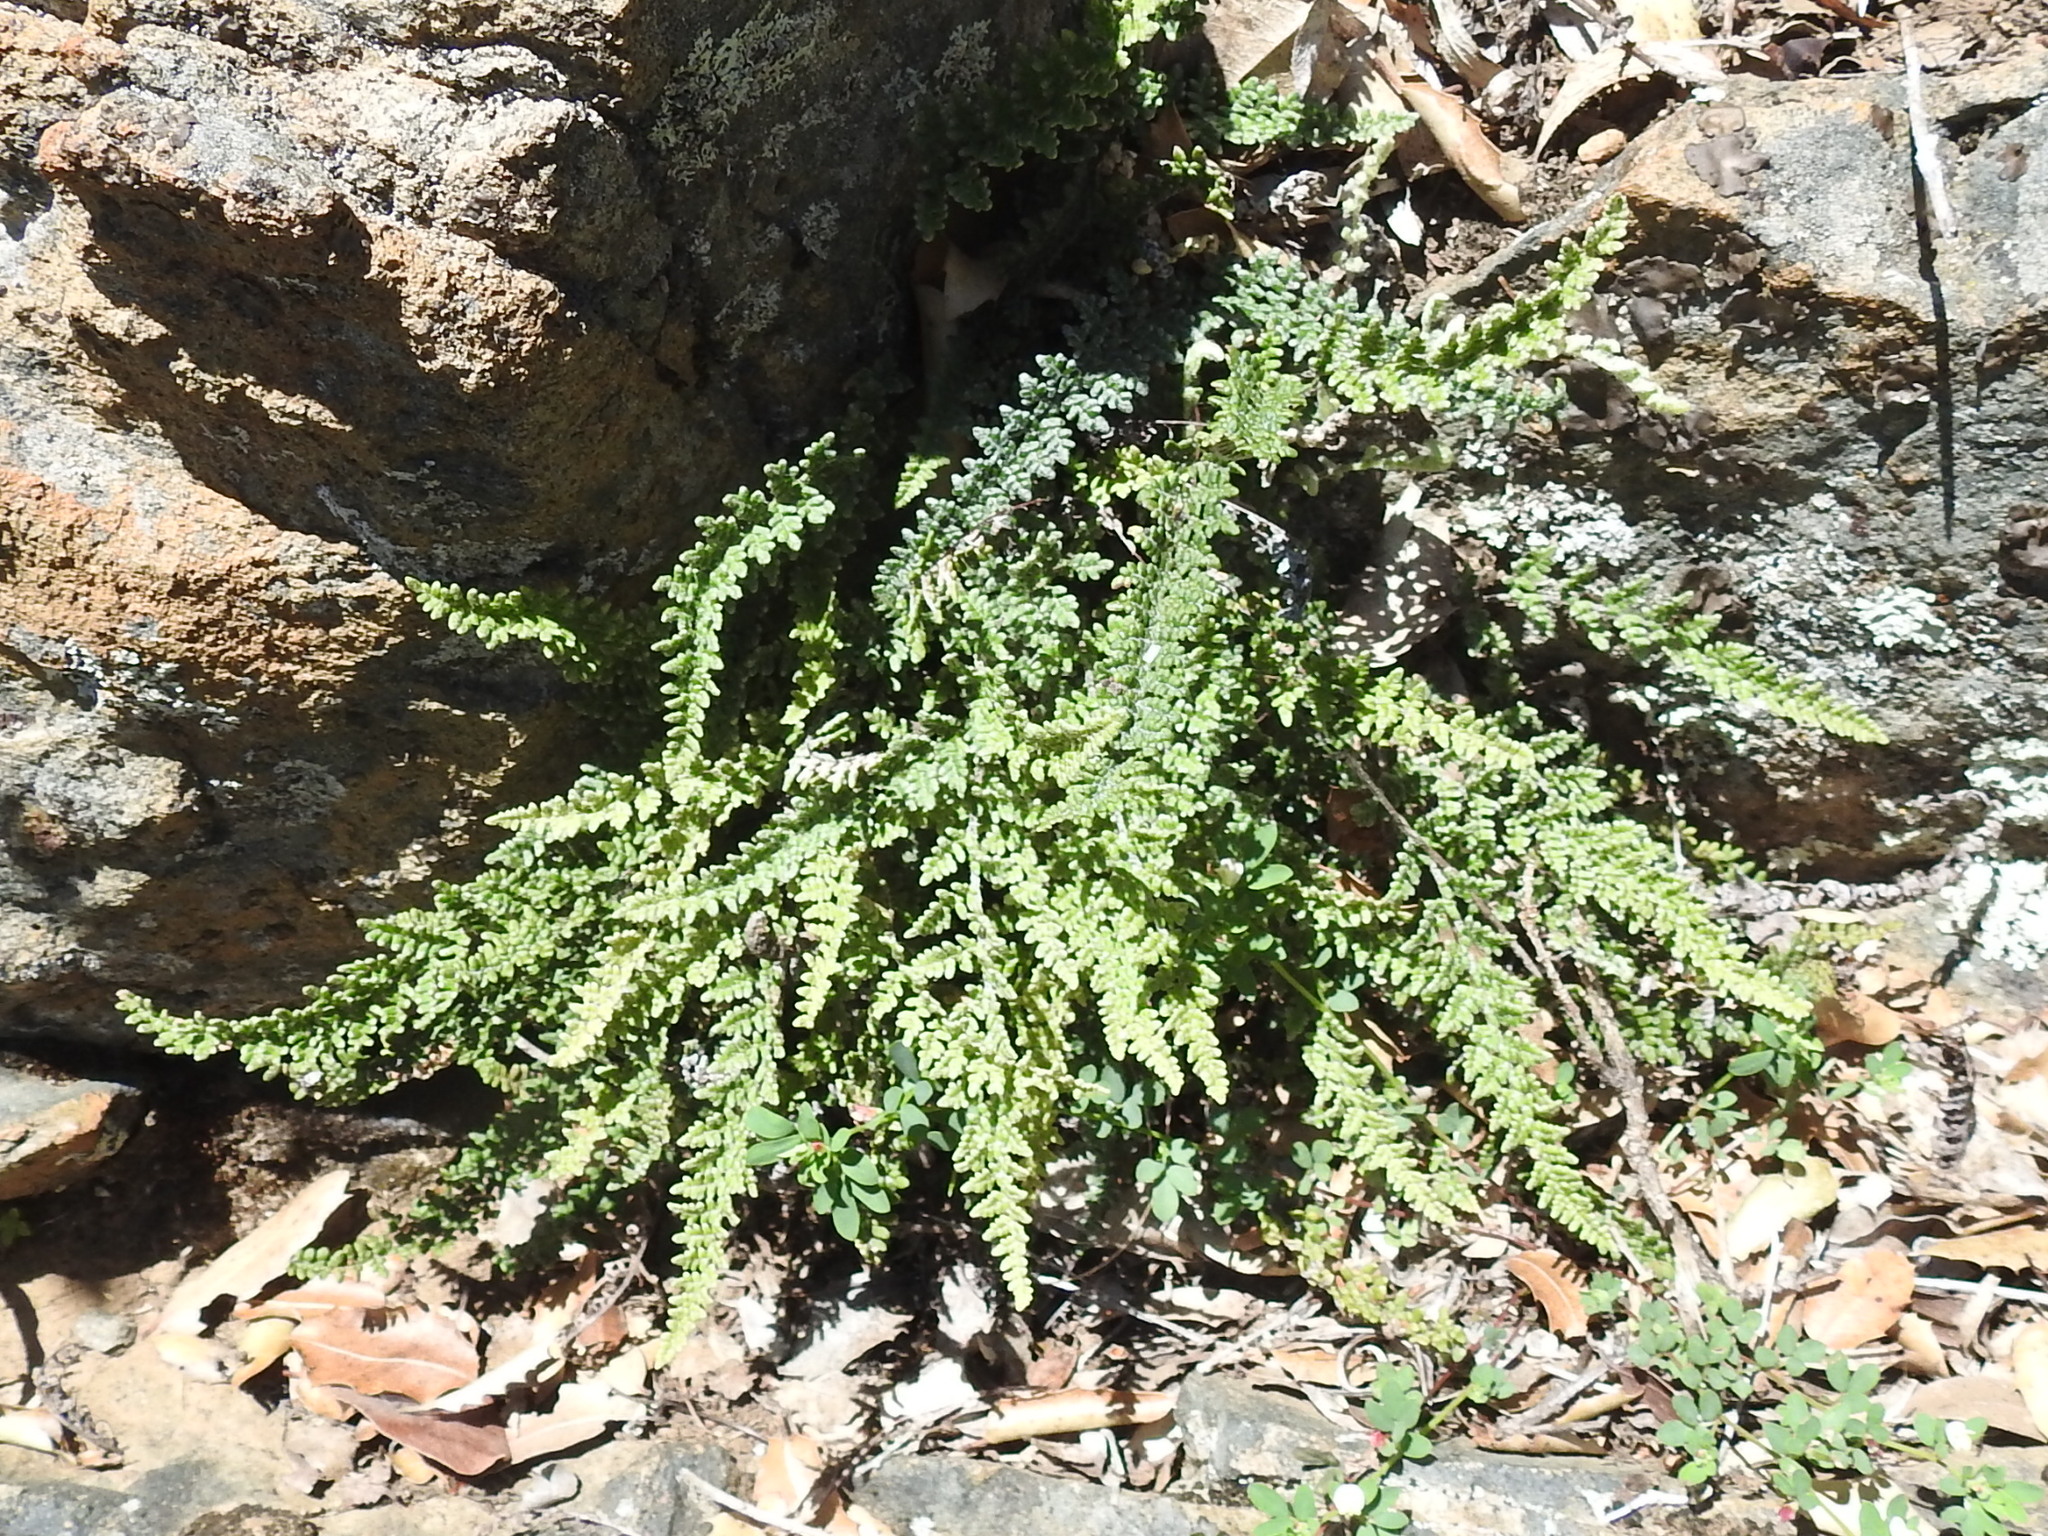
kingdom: Plantae
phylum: Tracheophyta
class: Polypodiopsida
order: Polypodiales
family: Pteridaceae
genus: Myriopteris
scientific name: Myriopteris gracillima
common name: Lace fern
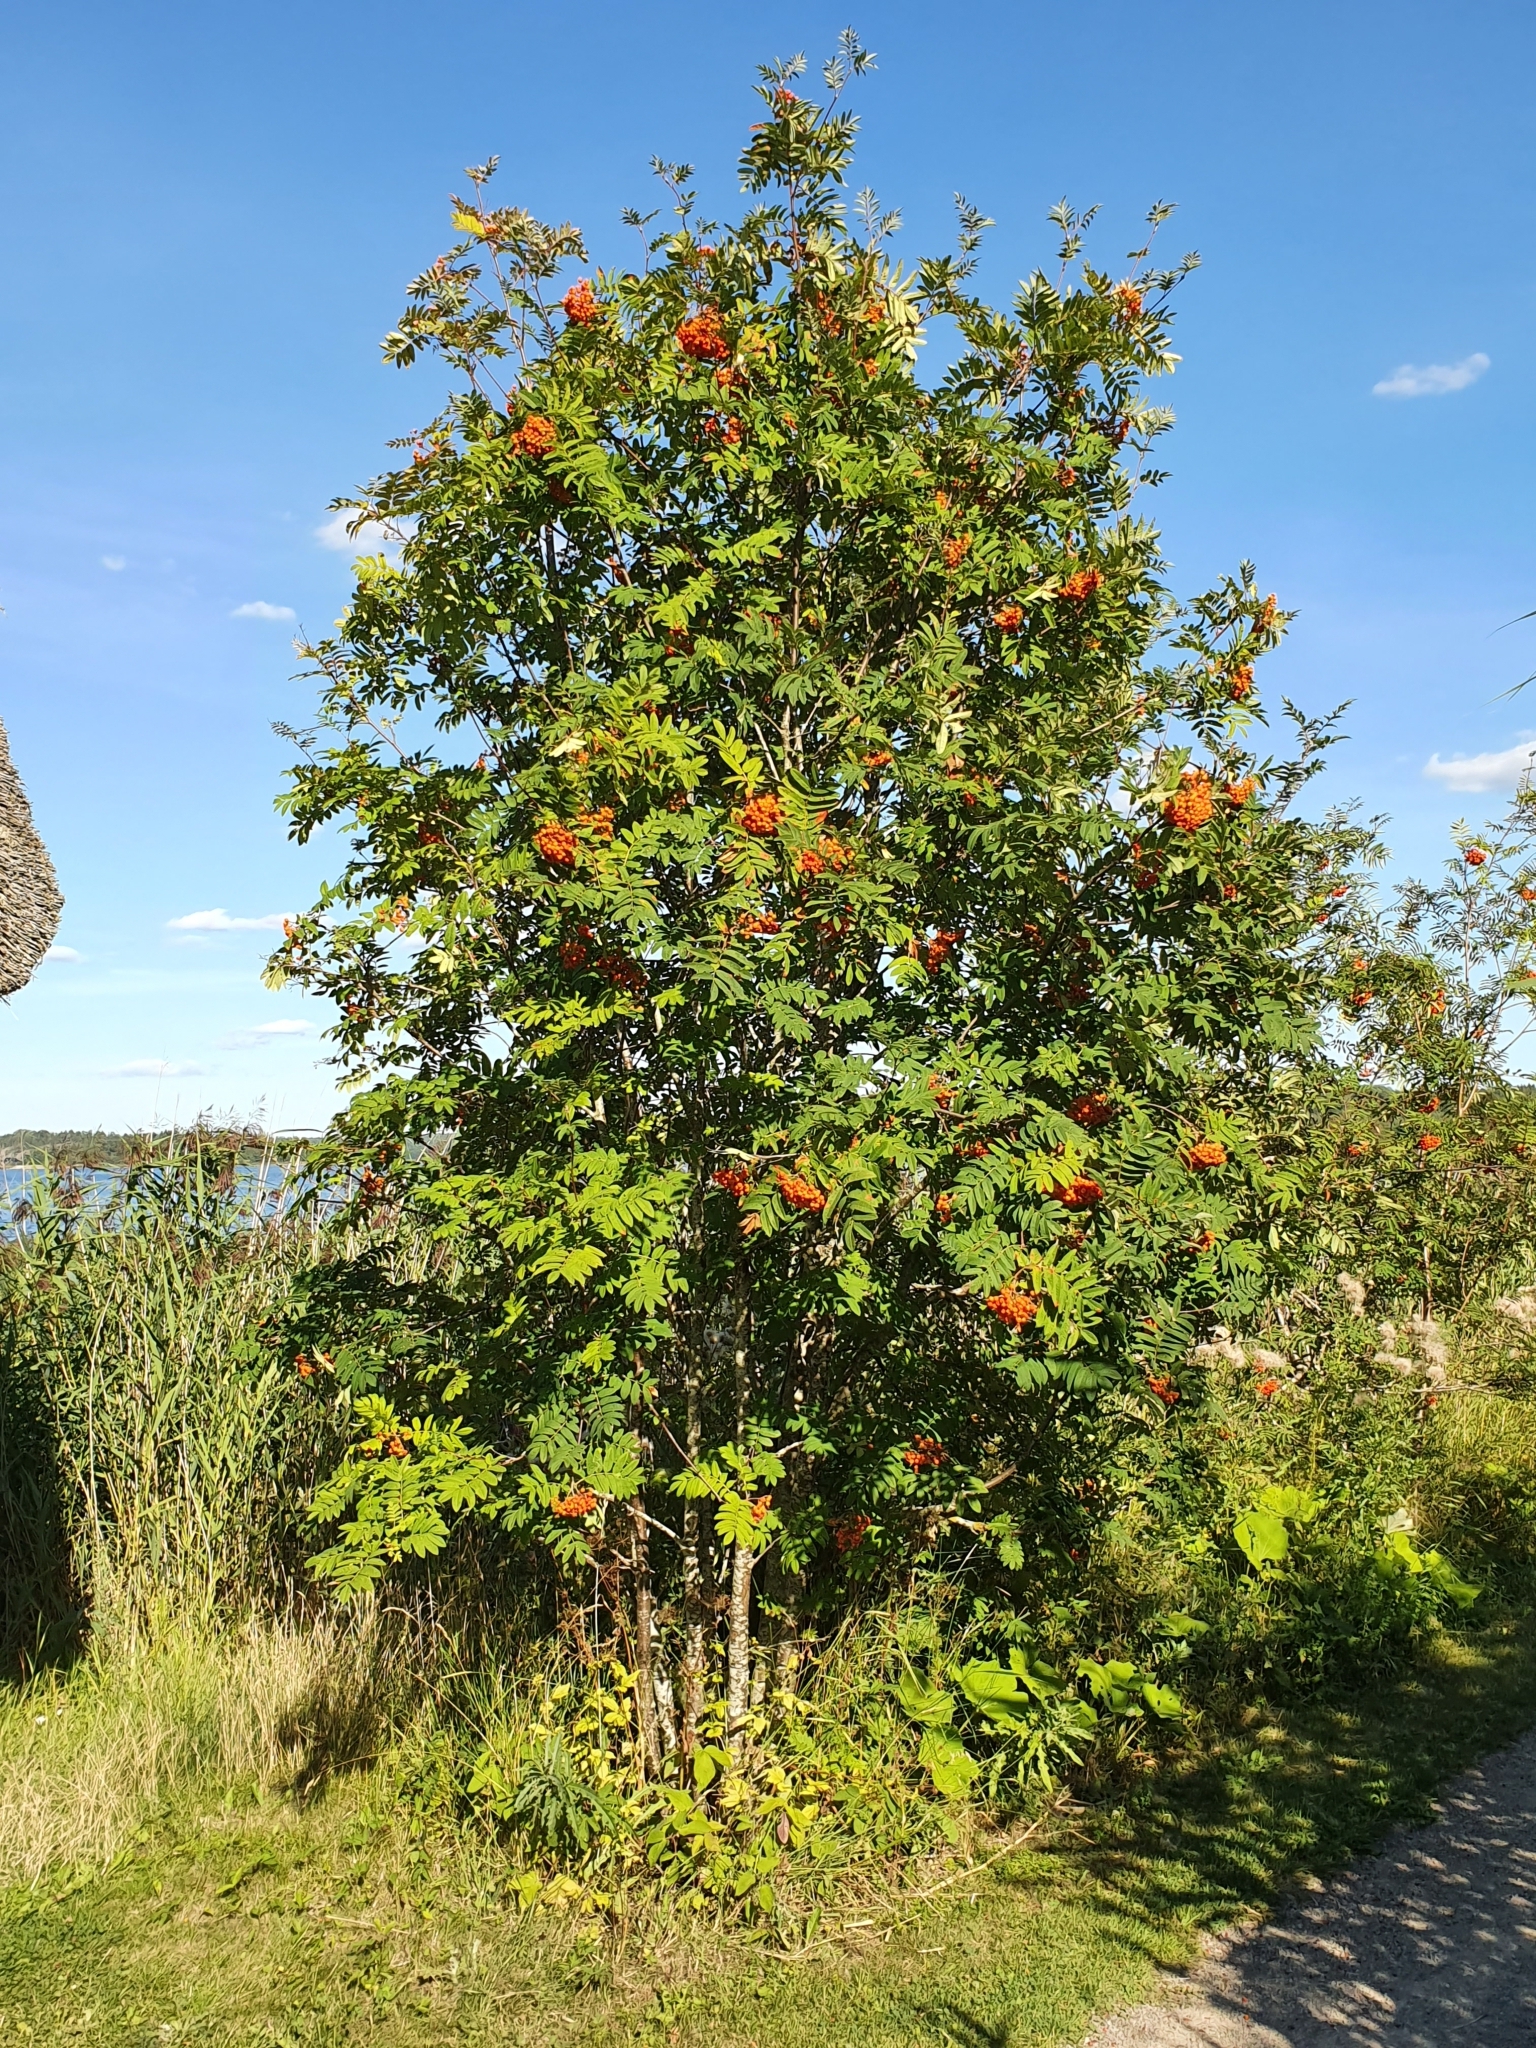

____________________

WRITTEN EXERCISE:
Arrange every line of text in the listing above as a JSON list of strings, one string per line, with blank lines dropped. Leave the pictures out of the answer.

REPLY:
[
  "kingdom: Plantae",
  "phylum: Tracheophyta",
  "class: Polypodiopsida",
  "order: Polypodiales",
  "family: Pteridaceae",
  "genus: Myriopteris",
  "scientific name: Myriopteris gracillima",
  "common name: Lace fern"
]